Time had seemed to slow, with Alfred only barely being able to catch the body as it fell. To his relief, Arthur was alive … for now. Airy breaths exited from the already paling ruby mouth, cascading blood pooling around them. Minuscule constrictions began to take place in Alfred’s heart that slowly increased to a crescendo of pain. It hurt to see failure once more and it hurt that he had to watch someone he loved die.

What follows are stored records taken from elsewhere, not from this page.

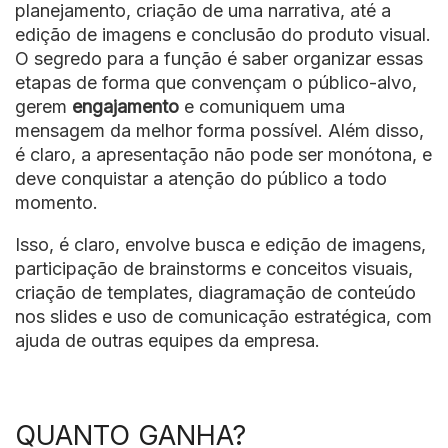
planejamento, criação de uma narrativa, até a
edição de imagens e conclusão do produto visual.
O segredo para a função é saber organizar essas
etapas de forma que convençam o público-alvo,
gerem
engajamento
e comuniquem uma
mensagem da melhor forma possível. Além disso,
é claro, a apresentação não pode ser monótona, e
deve conquistar a atenção do público a todo
momento.
Isso, é claro, envolve busca e edição de imagens,
participação de brainstorms e conceitos visuais,
criação de templates, diagramação de conteúdo
nos slides e uso de comunicação estratégica, com
ajuda de outras equipes da empresa.
QUANTO GANHA?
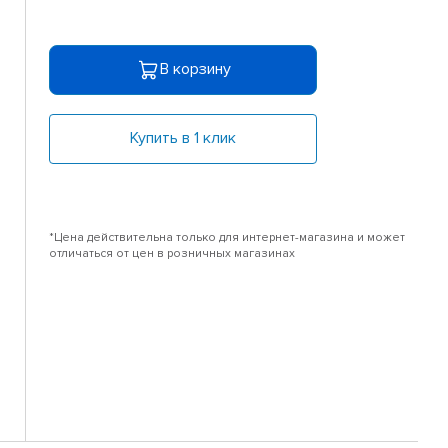
В корзину
Купить в 1 клик
*Цена действительна только для интернет-магазина и может
отличаться от цен в розничных магазинах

“But you just killed Matthew,” a voice mocked. Oh, but it didn’t just stop there. “You say you aren’t bad, you call yourself a hero. Yet, here you are again. You’ve not only failed, but you’ve managed to murder another one,” it continued. Why was everything true? Why had he done that? Instead of keeping his emotions inside, this time Alfred allowed his tears to fall effortlessly.

“I’m sorry,” Alfred murmured, the deepest turmoil reflecting in his eyes. All traces of Arthur’s previous dispassion were wiped away. Instead his irises shone, displaying an everlasting look of tenderness and warmth. Bringing a deathly cold hand up to cup the side of the scientist’s, he mouthed the words “I forgive you.” Taking one last shuddering breath, Arthur smiled disdainfully before letting the curtains close to his life for the second time. Any trace of body heat quickly dissipated as small tear tracks remained the only evidence of his resurrection.

Though disheartened, Alfred vowed to bring his brother back again. He needed to see reason! If only the razor hadn’t been there, then things would have been perfect. With the memory of forgiveness repeating itself like a broken record, he was now more motivated than ever to make things right. It wouldn’t matter how many innocent others would lose their lives. In the end, it was all for Arthur.

Years had gone by, and test after test had been made to no avail. If it had succeeded the first time, why not now? Alfred placed his head in his hands, grieving once again for his mistakes. Though Arthur would remain unchanged under the blanket of death, Alfred himself slowly became the villain.